Tim de Zeeuw, General Director of the European Southern Observatory, on the universe and what we can learn from it.

solutions: How far into the universe can we look today?

de Zeeuw: Due to the fact that it takes a very long time for the light from the stars and galaxies to reach earth, it really isn’t a matter of a physical distance, but rather a view into the past of our universe. With telescopes, like the Very Large Telescope (VLT/photo) in Chile, we are able to look back around 13 billion years, into a period some 700 million years before the big bang that created the universe.

solutions: What has been your most impressive discovery, so far?

de Zeeuw: I would say the planets that circle around foreign suns. We suspect that nearly every third sun-like star has at least one planet that is similar to earth. Only recently, we ­discovered three celestial bodies all at once circulating around the star HD 40307. Another important discovery has been the black hole located at the center of our galaxy that is capable of swallowing everything. The VLT has allowed us to prove that it is approximately three million times heavier than our sun.

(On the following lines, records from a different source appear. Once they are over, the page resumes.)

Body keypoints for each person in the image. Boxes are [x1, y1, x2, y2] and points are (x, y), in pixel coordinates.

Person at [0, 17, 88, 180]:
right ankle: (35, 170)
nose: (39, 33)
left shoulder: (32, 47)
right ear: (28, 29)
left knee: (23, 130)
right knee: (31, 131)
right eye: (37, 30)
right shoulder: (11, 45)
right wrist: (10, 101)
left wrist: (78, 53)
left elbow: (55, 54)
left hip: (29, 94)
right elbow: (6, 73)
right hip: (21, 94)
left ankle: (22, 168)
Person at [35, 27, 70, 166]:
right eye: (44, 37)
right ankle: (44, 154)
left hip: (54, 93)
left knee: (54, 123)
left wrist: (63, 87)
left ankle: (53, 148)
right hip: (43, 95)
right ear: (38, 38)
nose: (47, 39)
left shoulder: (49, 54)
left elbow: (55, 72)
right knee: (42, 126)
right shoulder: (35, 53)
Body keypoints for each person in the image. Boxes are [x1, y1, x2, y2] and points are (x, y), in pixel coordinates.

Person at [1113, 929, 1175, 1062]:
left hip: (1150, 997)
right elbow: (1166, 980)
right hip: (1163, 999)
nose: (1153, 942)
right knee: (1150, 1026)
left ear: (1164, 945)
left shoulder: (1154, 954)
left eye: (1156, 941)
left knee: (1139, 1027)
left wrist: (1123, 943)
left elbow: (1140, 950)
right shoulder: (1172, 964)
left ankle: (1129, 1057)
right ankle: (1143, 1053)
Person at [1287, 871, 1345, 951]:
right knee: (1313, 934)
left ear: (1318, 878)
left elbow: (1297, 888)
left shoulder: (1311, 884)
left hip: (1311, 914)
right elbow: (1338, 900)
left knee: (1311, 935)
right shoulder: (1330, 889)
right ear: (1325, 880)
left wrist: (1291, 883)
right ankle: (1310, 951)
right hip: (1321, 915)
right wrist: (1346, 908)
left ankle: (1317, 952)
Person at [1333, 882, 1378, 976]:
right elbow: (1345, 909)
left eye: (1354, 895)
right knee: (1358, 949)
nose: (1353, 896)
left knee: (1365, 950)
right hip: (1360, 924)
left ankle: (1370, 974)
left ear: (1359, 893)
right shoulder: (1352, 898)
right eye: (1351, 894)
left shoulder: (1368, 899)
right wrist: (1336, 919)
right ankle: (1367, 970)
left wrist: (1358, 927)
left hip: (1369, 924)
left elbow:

solutions: What do we learn from looking into the universe?

de Zeeuw: We learn something about our place in the universe, that we were formed by the big bang around 13.7 billion years ago and basically come from the dust from previous stars. Or how long our sun will still be able to provide us with light. Astronomy allows us to learn more about the physical laws of the ­universe and their importance to us here on earth. For instance, whether there are more than the three dimensions known to us? Or if there is something like a “dark energy” that presses space apart? Or ”dark matter” that fills up the galaxies? Here, at least our observations suggest that this is the case. However, astronomy also brings a number of achievements that enrich our daily lives. Scratch-resistant coating of plastic glasses was originally developed for the visors of space suits. The clinical thermo­meter for measuring temperatures in the ear also comes from aviation. The intelligent Mars rover is nearly independent and capable of making many decisions on its own. This holds immense potential for the industry.

solutions: Why have telescopes become larger and larger?

de Zeeuw: The most important function of a telescope is to capture as much light as possible. After all, the further away objects are from us, the darker they appear. This principle is similar to that of our pupils. They too widen at night to collect more light, so we can see much better. Nevertheless, there are, of course, limitations. Many of these are related to the design of the telescope or the size of the mirrors. Here, SCHOTT achieved a milestone in 1986 by using the glass ceramic Zerodur® in the New Technology Telescope (NTT). This highly temperature resistant material enabled us to produce active optics from what are now thin and relatively light mirror substrates. This ­allows for even the slightest unevenness in the reflector to be compensated for and increases the quality of the images. Thanks to this technology, the NTT and the VLT have revolutionized modern astronomy.